Gregory Grinberg, managing partner of Gale, Sutow & Associates APC in Cypress, California, said that, if the decision stands, industrial COVID-19-transmission deaths could mimic asbestos liability litigation. 

“If the court allows this, employers will likely find themselves facing liability in both the civil tort arena as well as before the Workers’ Compensation Appeals Board,” Mr. Grinberg said. 

In turn, Mr. Grinberg said, a second-hand implication of the ruling may be an uptake in different lines of liability coverage, “so that an early settlement of a workers compensation claim does not prejudice the defense of a civil tort claim.”

The case is pending in the appellate court and as of late September, oral arguments have not been scheduled.


Employer groups push back hard on worker's liability claims 

In a 31-page amicus brief filed Aug. 31, a coalition of state and national employer groups — the U.S. and California chambers of commerce, California Restaurant Association, National Federation of Independent Business, National Association of Manufacturers and California Workers’ Compensation Institute — contested the trial court ruling in See’s Candies Inc. v. Superior Court of Los Angeles, citing violations of the state Workers’ Compensation Act and arguments on its potential implications. 

Among the main points, the brief states: 

“Because plaintiffs’ claims would not exist in the absence of the employee’s workplace injury, they are barred from the courts and must proceed, if at all, under the workers’ compensation system. The trial court nevertheless erroneously allowed plaintiffs to proceed with their negligence and premises liability claims against the employer on the theory that plaintiffs’ alleged injuries were somehow ‘independent’ of the employee’s workplace injury. 
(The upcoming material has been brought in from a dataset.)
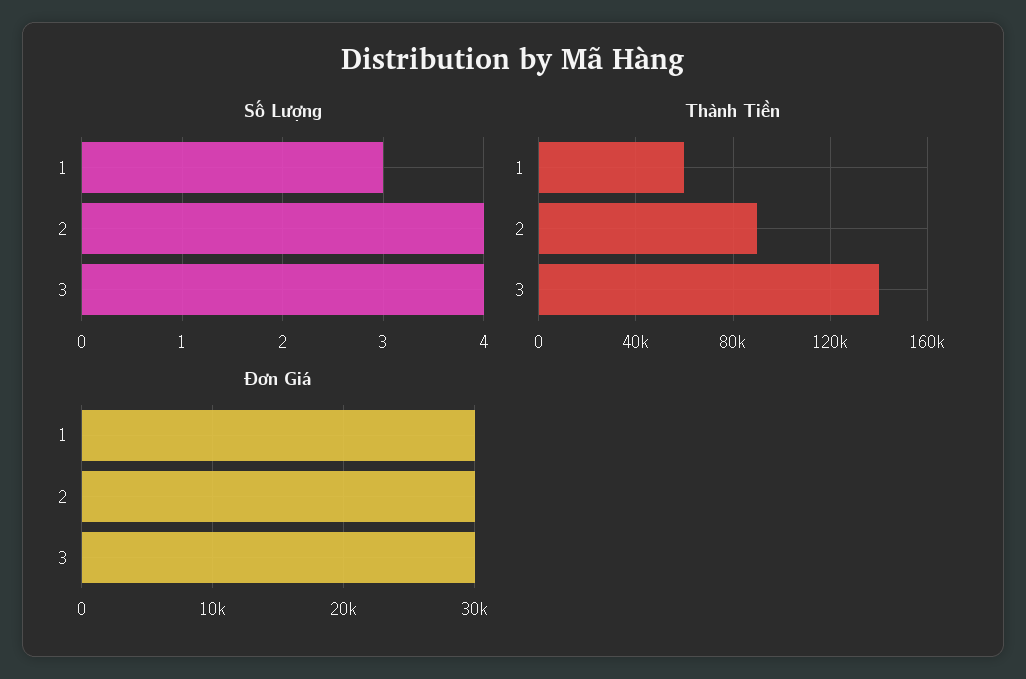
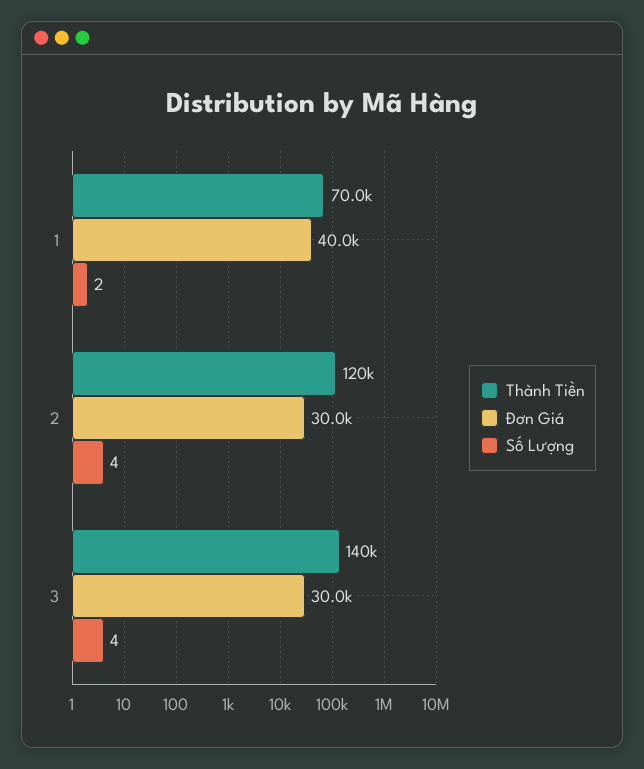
Số Lượng, 1: 3 -> 2
Thành Tiền, 1: 60000 -> 70000
Thành Tiền, 2: 90000 -> 120000
Đơn Giá, 1: 30000 -> 40000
“The trial court’s ruling, if it is sustained, could subject employers across the state to potentially unlimited tort liability for alleged workplace injuries that the Legislature intended to be addressed in the workers’ compensation system.”

The brief continues, “In enacting the WCA, the legislature … sharply departed from (it), inventing a COVID-19 exception for injuries that derive from employees who allegedly contract the virus in the employer’s workplace and then infect their family members.”

The trial court’s ruling, the coalition writes, “violates that well-established principle by judicially legislating a COVID-19 exception to the longstanding derivative injury rule.”